*Instruction*: Set down each record exactly as written.

*Listed entries*:
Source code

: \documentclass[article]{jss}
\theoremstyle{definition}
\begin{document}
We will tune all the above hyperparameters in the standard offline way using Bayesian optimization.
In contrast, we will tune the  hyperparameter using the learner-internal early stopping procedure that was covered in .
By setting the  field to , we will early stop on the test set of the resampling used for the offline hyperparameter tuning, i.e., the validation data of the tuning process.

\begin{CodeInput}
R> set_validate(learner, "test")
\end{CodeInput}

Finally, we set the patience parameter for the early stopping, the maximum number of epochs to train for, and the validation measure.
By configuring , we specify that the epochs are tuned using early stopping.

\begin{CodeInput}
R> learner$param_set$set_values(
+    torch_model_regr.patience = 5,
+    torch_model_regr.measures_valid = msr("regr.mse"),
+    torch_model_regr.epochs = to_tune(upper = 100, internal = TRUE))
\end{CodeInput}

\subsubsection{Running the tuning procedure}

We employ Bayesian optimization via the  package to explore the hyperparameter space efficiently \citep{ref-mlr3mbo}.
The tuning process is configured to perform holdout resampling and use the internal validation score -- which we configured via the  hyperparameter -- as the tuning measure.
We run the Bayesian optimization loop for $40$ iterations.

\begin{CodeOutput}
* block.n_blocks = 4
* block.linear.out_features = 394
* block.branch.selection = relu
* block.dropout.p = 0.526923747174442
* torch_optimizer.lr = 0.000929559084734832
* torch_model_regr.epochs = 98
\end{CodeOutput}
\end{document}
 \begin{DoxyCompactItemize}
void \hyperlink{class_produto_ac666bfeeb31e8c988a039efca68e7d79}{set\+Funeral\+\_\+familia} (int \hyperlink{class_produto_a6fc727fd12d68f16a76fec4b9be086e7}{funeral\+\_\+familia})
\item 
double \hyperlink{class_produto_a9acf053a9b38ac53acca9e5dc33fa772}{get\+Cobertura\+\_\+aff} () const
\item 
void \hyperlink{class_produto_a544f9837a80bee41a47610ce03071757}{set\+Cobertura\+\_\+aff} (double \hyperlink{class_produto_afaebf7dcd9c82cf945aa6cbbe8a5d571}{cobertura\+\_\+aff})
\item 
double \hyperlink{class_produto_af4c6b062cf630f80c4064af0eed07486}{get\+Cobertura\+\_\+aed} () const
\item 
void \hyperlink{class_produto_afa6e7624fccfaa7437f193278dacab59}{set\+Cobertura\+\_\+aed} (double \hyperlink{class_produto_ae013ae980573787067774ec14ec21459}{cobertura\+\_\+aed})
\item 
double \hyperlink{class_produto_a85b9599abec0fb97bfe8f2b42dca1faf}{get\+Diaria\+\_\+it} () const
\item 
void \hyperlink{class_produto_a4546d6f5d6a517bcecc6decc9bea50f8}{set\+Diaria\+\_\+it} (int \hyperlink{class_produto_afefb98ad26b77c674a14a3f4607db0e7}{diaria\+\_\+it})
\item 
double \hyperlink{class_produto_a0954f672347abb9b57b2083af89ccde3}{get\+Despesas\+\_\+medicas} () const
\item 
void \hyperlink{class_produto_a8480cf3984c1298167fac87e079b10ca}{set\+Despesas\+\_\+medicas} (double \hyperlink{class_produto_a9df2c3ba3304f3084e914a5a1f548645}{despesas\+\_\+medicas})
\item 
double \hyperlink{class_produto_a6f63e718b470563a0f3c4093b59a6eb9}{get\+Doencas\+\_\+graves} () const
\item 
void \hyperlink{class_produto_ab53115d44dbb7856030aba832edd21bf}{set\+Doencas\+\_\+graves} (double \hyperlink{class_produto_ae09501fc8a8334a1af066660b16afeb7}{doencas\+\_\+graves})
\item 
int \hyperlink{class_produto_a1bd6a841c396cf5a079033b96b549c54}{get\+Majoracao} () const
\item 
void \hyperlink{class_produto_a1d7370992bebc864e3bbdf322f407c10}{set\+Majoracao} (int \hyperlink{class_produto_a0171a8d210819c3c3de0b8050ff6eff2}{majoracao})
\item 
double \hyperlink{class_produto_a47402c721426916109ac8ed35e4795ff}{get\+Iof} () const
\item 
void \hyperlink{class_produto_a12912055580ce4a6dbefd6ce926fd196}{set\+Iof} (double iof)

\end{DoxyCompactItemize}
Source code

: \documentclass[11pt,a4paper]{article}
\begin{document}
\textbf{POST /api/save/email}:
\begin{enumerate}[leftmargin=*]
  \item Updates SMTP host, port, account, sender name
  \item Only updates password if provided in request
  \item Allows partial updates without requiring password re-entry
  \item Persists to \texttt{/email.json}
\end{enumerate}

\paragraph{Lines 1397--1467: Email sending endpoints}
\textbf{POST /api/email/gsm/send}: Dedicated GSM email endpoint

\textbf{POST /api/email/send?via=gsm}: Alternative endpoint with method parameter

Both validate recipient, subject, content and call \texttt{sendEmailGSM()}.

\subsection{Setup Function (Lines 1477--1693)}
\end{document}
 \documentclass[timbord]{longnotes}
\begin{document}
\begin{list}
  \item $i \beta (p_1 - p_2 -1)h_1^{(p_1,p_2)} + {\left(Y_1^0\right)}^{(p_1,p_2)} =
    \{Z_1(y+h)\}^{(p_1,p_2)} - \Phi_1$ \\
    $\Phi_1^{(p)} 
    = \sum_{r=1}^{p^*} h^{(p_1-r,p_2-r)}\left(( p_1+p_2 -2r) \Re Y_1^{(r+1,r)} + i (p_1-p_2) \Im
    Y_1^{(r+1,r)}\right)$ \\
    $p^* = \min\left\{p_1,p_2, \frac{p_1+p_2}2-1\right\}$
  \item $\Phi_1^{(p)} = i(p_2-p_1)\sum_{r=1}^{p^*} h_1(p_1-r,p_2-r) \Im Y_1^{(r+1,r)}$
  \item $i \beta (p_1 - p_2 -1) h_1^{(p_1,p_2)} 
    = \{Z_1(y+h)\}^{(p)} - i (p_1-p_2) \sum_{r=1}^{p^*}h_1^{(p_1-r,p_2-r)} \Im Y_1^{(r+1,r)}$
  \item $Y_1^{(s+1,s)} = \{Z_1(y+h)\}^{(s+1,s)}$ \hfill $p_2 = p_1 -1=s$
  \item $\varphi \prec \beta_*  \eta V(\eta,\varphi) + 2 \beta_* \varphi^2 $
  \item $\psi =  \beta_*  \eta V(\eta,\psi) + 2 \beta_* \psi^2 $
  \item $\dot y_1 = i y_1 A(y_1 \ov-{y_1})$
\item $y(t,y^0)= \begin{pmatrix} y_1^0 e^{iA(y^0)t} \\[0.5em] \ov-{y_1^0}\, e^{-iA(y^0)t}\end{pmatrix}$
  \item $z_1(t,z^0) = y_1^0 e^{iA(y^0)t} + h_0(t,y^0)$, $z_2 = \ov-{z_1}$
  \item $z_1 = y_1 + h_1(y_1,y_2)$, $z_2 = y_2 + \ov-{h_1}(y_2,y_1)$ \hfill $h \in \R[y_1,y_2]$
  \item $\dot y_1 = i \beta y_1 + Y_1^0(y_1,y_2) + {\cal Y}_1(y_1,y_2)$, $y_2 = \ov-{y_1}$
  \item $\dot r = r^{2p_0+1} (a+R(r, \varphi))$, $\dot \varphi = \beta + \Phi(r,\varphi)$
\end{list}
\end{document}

*Completed task*:
Source code

: \documentclass[article]{jss}
\theoremstyle{definition}
\begin{document}
We will tune all the above hyperparameters in the standard offline way using Bayesian optimization.
In contrast, we will tune the  hyperparameter using the learner-internal early stopping procedure that was covered in .
By setting the  field to , we will early stop on the test set of the resampling used for the offline hyperparameter tuning, i.e., the validation data of the tuning process.

\begin{CodeInput}
R> set_validate(learner, "test")
\end{CodeInput}

Finally, we set the patience parameter for the early stopping, the maximum number of epochs to train for, and the validation measure.
By configuring , we specify that the epochs are tuned using early stopping.

\begin{CodeInput}
R> learner$param_set$set_values(
+    torch_model_regr.patience = 5,
+    torch_model_regr.measures_valid = msr("regr.mse"),
+    torch_model_regr.epochs = to_tune(upper = 100, internal = TRUE))
\end{CodeInput}

\subsubsection{Running the tuning procedure}

We employ Bayesian optimization via the  package to explore the hyperparameter space efficiently \citep{ref-mlr3mbo}.
The tuning process is configured to perform holdout resampling and use the internal validation score -- which we configured via the  hyperparameter -- as the tuning measure.
We run the Bayesian optimization loop for $40$ iterations.

\begin{CodeOutput}
* block.n_blocks = 4
* block.linear.out_features = 394
* block.branch.selection = relu
* block.dropout.p = 0.526923747174442
* torch_optimizer.lr = 0.000929559084734832
* torch_model_regr.epochs = 98
\end{CodeOutput}
\end{document}
 \begin{DoxyCompactItemize}
void \hyperlink{class_produto_ac666bfeeb31e8c988a039efca68e7d79}{set\+Funeral\+\_\+familia} (int \hyperlink{class_produto_a6fc727fd12d68f16a76fec4b9be086e7}{funeral\+\_\+familia})
\item 
double \hyperlink{class_produto_a9acf053a9b38ac53acca9e5dc33fa772}{get\+Cobertura\+\_\+aff} () const
\item 
void \hyperlink{class_produto_a544f9837a80bee41a47610ce03071757}{set\+Cobertura\+\_\+aff} (double \hyperlink{class_produto_afaebf7dcd9c82cf945aa6cbbe8a5d571}{cobertura\+\_\+aff})
\item 
double \hyperlink{class_produto_af4c6b062cf630f80c4064af0eed07486}{get\+Cobertura\+\_\+aed} () const
\item 
void \hyperlink{class_produto_afa6e7624fccfaa7437f193278dacab59}{set\+Cobertura\+\_\+aed} (double \hyperlink{class_produto_ae013ae980573787067774ec14ec21459}{cobertura\+\_\+aed})
\item 
double \hyperlink{class_produto_a85b9599abec0fb97bfe8f2b42dca1faf}{get\+Diaria\+\_\+it} () const
\item 
void \hyperlink{class_produto_a4546d6f5d6a517bcecc6decc9bea50f8}{set\+Diaria\+\_\+it} (int \hyperlink{class_produto_afefb98ad26b77c674a14a3f4607db0e7}{diaria\+\_\+it})
\item 
double \hyperlink{class_produto_a0954f672347abb9b57b2083af89ccde3}{get\+Despesas\+\_\+medicas} () const
\item 
void \hyperlink{class_produto_a8480cf3984c1298167fac87e079b10ca}{set\+Despesas\+\_\+medicas} (double \hyperlink{class_produto_a9df2c3ba3304f3084e914a5a1f548645}{despesas\+\_\+medicas})
\item 
double \hyperlink{class_produto_a6f63e718b470563a0f3c4093b59a6eb9}{get\+Doencas\+\_\+graves} () const
\item 
void \hyperlink{class_produto_ab53115d44dbb7856030aba832edd21bf}{set\+Doencas\+\_\+graves} (double \hyperlink{class_produto_ae09501fc8a8334a1af066660b16afeb7}{doencas\+\_\+graves})
\item 
int \hyperlink{class_produto_a1bd6a841c396cf5a079033b96b549c54}{get\+Majoracao} () const
\item 
void \hyperlink{class_produto_a1d7370992bebc864e3bbdf322f407c10}{set\+Majoracao} (int \hyperlink{class_produto_a0171a8d210819c3c3de0b8050ff6eff2}{majoracao})
\item 
double \hyperlink{class_produto_a47402c721426916109ac8ed35e4795ff}{get\+Iof} () const
\item 
void \hyperlink{class_produto_a12912055580ce4a6dbefd6ce926fd196}{set\+Iof} (double iof)

\end{DoxyCompactItemize}
Source code

: \documentclass[11pt,a4paper]{article}
\begin{document}
\textbf{POST /api/save/email}:
\begin{enumerate}[leftmargin=*]
  \item Updates SMTP host, port, account, sender name
  \item Only updates password if provided in request
  \item Allows partial updates without requiring password re-entry
  \item Persists to \texttt{/email.json}
\end{enumerate}

\paragraph{Lines 1397--1467: Email sending endpoints}
\textbf{POST /api/email/gsm/send}: Dedicated GSM email endpoint

\textbf{POST /api/email/send?via=gsm}: Alternative endpoint with method parameter

Both validate recipient, subject, content and call \texttt{sendEmailGSM()}.

\subsection{Setup Function (Lines 1477--1693)}
\end{document}
 \documentclass[timbord]{longnotes}
\begin{document}
\begin{list}
  \item $i \beta (p_1 - p_2 -1)h_1^{(p_1,p_2)} + {\left(Y_1^0\right)}^{(p_1,p_2)} =
    \{Z_1(y+h)\}^{(p_1,p_2)} - \Phi_1$ \\
    $\Phi_1^{(p)} 
    = \sum_{r=1}^{p^*} h^{(p_1-r,p_2-r)}\left(( p_1+p_2 -2r) \Re Y_1^{(r+1,r)} + i (p_1-p_2) \Im
    Y_1^{(r+1,r)}\right)$ \\
    $p^* = \min\left\{p_1,p_2, \frac{p_1+p_2}2-1\right\}$
  \item $\Phi_1^{(p)} = i(p_2-p_1)\sum_{r=1}^{p^*} h_1(p_1-r,p_2-r) \Im Y_1^{(r+1,r)}$
  \item $i \beta (p_1 - p_2 -1) h_1^{(p_1,p_2)} 
    = \{Z_1(y+h)\}^{(p)} - i (p_1-p_2) \sum_{r=1}^{p^*}h_1^{(p_1-r,p_2-r)} \Im Y_1^{(r+1,r)}$
  \item $Y_1^{(s+1,s)} = \{Z_1(y+h)\}^{(s+1,s)}$ \hfill $p_2 = p_1 -1=s$
  \item $\varphi \prec \beta_*  \eta V(\eta,\varphi) + 2 \beta_* \varphi^2 $
  \item $\psi =  \beta_*  \eta V(\eta,\psi) + 2 \beta_* \psi^2 $
  \item $\dot y_1 = i y_1 A(y_1 \ov-{y_1})$
\item $y(t,y^0)= \begin{pmatrix} y_1^0 e^{iA(y^0)t} \\[0.5em] \ov-{y_1^0}\, e^{-iA(y^0)t}\end{pmatrix}$
  \item $z_1(t,z^0) = y_1^0 e^{iA(y^0)t} + h_0(t,y^0)$, $z_2 = \ov-{z_1}$
  \item $z_1 = y_1 + h_1(y_1,y_2)$, $z_2 = y_2 + \ov-{h_1}(y_2,y_1)$ \hfill $h \in \R[y_1,y_2]$
  \item $\dot y_1 = i \beta y_1 + Y_1^0(y_1,y_2) + {\cal Y}_1(y_1,y_2)$, $y_2 = \ov-{y_1}$
  \item $\dot r = r^{2p_0+1} (a+R(r, \varphi))$, $\dot \varphi = \beta + \Phi(r,\varphi)$
\end{list}
\end{document}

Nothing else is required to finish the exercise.